Adiponectin has antidiabetic properties (18–21). It activates insulin receptor substrate-1 (IRS-1)-mediated phosphatidylinositol-3 kinase (PI-3K) and glucose uptake in skeletal muscle cells (18,20,21), enhances muscle β-oxidation via the activation of AMP-kinase (21), and suppresses hepatic glucose production (19,21). Adiponectin exhibits antiatherogenic effects in tissue cultures (14,22–24). Adiponectin suppresses monocyte adhesion to endothelial cells by reducing the nuclear factor-κB (NF-κB) signaling and the mRNA expression of adhesion molecules in endothelial cells (14,22). Adiponectin inhibits foam cell formation from macrophages by reducing the expression of class A macrophage scavenger receptor and lipid accumulation (23). It also suppresses the proliferation and migration of vascular smooth muscle cells by reducing the effects of various growth factors, including platelet-derived growth factor (PDGF)-AA, PDGF-BB, and heparin-binding epidermal growth factor (HB-EGF), on the cells (24). In apolipoprotein E-deficient mice, infection of adenovirus-expressing human adiponectin ameliorates atherosclerosis (25). Finally, adiponectin deficiency in knockout mice causes diet-induced insulin resistance and diabetes and increases neointimal thicking in the arterial wall by mechanic injury (20,26,27). Adiponectin supplement completely reverses the diabetic and atherosclerotic phenotypes of the knockout mice (20,26).

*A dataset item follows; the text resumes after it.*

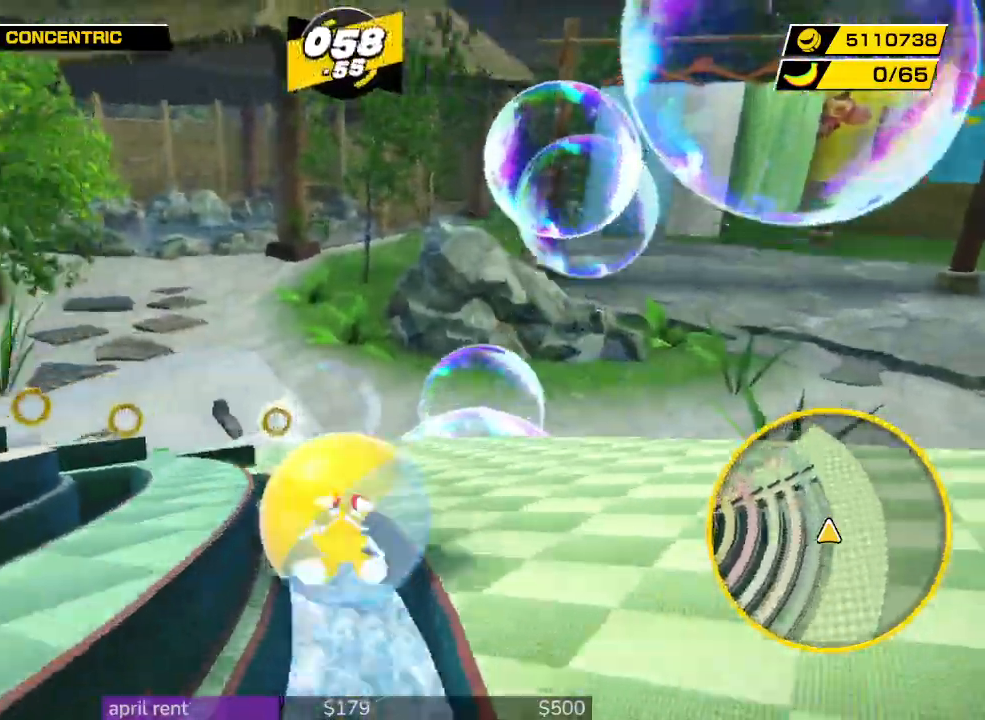
{"buttons": [], "left_stick": "down-left", "right_stick": "center", "button_events": []}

These observations implicate that hypoadiponectinemia is a precedent pathological condition for the development of obesity-related metabolic syndrome including insulin-resistant diabetes and atherosclerosis. Therefore, the therapy that can increase the production and secretion of adiponectin should be useful to treat metabolic syndrome.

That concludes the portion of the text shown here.